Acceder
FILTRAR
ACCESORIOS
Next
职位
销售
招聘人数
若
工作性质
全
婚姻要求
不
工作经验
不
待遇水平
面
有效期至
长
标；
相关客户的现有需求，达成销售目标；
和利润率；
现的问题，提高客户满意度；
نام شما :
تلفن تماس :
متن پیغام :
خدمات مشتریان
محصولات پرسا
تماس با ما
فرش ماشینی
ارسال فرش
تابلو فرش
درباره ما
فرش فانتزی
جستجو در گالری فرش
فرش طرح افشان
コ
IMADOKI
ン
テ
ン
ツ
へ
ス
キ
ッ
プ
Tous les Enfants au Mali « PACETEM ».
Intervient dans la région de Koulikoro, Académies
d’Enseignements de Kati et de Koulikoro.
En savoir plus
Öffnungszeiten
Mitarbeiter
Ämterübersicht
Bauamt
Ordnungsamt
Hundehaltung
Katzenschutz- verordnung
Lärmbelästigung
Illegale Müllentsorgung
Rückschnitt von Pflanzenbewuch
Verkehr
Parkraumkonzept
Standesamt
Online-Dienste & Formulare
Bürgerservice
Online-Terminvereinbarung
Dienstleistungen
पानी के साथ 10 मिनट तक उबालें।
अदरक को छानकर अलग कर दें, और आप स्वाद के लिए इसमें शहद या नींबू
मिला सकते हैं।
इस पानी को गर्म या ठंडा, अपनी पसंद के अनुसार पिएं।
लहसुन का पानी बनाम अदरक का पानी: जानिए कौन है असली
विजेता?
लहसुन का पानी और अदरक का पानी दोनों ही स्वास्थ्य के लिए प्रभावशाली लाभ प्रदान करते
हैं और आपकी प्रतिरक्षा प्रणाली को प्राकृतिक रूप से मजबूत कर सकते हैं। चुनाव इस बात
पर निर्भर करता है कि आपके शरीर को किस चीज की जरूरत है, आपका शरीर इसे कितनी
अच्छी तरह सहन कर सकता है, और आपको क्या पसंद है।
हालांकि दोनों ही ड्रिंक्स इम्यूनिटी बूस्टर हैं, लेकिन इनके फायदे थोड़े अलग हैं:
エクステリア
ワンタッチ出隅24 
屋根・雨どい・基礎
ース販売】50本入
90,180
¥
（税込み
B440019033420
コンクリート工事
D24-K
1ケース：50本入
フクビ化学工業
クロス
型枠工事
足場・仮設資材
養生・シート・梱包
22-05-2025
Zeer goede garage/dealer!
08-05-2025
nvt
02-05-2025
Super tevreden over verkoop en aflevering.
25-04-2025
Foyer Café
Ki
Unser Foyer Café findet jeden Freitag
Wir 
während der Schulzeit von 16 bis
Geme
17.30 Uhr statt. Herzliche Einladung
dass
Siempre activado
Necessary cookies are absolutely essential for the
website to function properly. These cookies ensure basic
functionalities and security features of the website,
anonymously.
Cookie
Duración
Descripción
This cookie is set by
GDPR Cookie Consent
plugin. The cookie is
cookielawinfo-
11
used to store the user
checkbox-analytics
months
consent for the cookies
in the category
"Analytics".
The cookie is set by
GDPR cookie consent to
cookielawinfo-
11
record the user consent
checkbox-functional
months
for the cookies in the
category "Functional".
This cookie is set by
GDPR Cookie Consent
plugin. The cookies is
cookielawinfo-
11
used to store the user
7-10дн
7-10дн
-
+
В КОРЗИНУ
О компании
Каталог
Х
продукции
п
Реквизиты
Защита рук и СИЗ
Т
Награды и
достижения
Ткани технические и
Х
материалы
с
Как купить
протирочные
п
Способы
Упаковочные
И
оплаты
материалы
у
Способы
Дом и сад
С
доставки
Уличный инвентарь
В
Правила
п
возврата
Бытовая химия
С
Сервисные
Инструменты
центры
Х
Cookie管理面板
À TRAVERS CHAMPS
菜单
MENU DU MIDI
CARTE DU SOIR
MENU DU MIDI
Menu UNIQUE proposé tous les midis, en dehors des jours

THE TASK:
Using the records above, give the count of lines with the word "Koulikoro", and write nothing more.

SOLUTION TO THIS TASK:
2